Probabilidade bastante baixa de chegar ao fim
João Bispo, responsável do centro de Hemodiálise do Lobito, disse que a gravidez na mulher com insuficiência renal é, por vários factores explicados cientificamente, pouco provável, por não terem condições para tal, em termos metabológicos, entre outros vários factores. Quando engravidam, o risco de perda do feto durante a gestação é muito grande, ou seja, numa mulher em hemodiálise a probabilidade de uma gravidez chegar ao fim é relativamente baixa. Mas, isso depende muito da mulher, pois há quem engravida e decide interromper a mesma para evitar situações perigosas, mas há aquelas que nunca tiveram filhos e que querem muito ter um. “Tivemos, em Benguela, o caso de uma enfermeira que estava em hemodiálise há 11 anos, casou e fez filho mesmo assim.
Neste momento está grávida pela segunda vez, e esperamos que chegue a dar à luz”, conta. Dado o facto de a probabilidade de a gravidez chegar ao fim ser baixa, é importante que se explique à paciente esta situação e os riscos que corre. Há algumas regras que ajudam, segundo o especialista, a diminuir o risco, como aumentar as vitaminas, aumentar alguns medicamentos e as horas de diálise. Normalmente, um paciente com IRC faz diálise três vezes por semana, durante quatro horas ao dia, mas no caso da mulher gestante, explica, terá de fazer 6 vezes por semana. O aumento do tempo de diálise permitirá que o feto tenha maior probabilidade de sobrevivência. A maior parte das pacientes nesta condição não é muito informada sobre a possibilidade de engravidar, para além de as mesmas não terem esta preocupação, por ser uma possibilidade muito baixa.
“Não se aconselha a mulher que esteja a fazer hemodiálise a engravidar”, defende Simão Canga, responsável da nefrologia da Multiperfil. A sua posição é sustentada nos riscos que a gravidez traz para a própria mulher e para o feto, bem como na evolução da doença renal. Dentre os riscos para a mãe são apontados: o aborto, a evolução para a eclâmpsia, pré-eclampsia, etc. quanto ao feto: baixo peso ao nascer, o que pode levar a muitos serem nados mortos ou terem pouca expectativa de vida. Tem-se feito grandes esforços para garantir que se diminua as complicações. “Com a melhoria das condições de atendimento destes pacientes é possível que haja poucos riscos caso estejam em situação de gestação. Toda a sua estratégia de tratamento acaba mudando por estar grávida, como ter mais cuidados maternos e pela equipa de nefrologia”, sublinha.
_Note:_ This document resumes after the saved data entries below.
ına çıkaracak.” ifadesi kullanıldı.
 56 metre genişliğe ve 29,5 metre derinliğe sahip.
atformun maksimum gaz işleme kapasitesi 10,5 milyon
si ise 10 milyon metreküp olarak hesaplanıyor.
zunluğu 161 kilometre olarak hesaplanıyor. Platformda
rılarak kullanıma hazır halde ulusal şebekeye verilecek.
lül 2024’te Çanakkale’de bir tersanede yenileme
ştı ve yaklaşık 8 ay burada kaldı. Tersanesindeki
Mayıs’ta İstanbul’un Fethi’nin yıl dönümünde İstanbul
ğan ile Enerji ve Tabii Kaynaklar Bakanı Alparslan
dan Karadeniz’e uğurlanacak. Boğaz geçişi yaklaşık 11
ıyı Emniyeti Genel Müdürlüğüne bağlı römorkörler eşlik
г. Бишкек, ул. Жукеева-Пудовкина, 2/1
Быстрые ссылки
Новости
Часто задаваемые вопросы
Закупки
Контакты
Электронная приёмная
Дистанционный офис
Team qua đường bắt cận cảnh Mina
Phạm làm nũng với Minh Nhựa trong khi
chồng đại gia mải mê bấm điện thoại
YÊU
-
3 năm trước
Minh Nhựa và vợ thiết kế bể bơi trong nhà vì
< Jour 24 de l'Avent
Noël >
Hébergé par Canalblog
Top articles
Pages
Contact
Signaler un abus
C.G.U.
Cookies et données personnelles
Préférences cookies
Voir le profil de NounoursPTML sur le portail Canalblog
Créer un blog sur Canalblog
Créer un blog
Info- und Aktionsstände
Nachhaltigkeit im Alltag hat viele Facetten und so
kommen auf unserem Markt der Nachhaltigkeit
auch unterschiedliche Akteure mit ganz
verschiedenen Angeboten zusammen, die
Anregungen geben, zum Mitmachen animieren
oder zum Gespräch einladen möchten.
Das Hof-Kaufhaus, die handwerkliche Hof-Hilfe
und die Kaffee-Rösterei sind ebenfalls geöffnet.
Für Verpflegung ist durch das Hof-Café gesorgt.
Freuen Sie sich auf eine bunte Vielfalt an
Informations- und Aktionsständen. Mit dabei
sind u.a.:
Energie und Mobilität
Especialistas defendem a criação de equipa multidisciplinar
A criação de uma equipa multidisciplinar, composta não apenas por nefrologistas, como também psicólogos, obstetras e ginecologistas, que se irá responsabilizar pela grávida dialítica, e que não seja de uma instituição específica, deve ajudar a minimizar os riscos. Quanto à criação de uma equipa multidisciplinar para atender estes pacientes, Edna Cardoso acha ser pertinente, porque, a par da Clínica Multiperfil, há outros centros de Hemodiálise, alguns dos quais estão vinculados a hospitais que não têm médicos obstetras ou ginecologistas. “A equipa multidisciplinar vai ajudar a colmatar este vazio. É bom quando se cria condições para que estas pacientes sejam seguidas por um único obstetra e tenha o parto numa unidade hospitalar de referência, dado o alto risco da gravidez”, defende. Da mesma forma, a criação de programas de formação e aconselhamento à mulher com IRC em idade fértil é aconselhável, uma vez que muitas pensam não engravidar ou que é difícil engravidar. Entretanto, para este tipo de gestantes, a literatura aconselha que o parto seja por via de cesariana.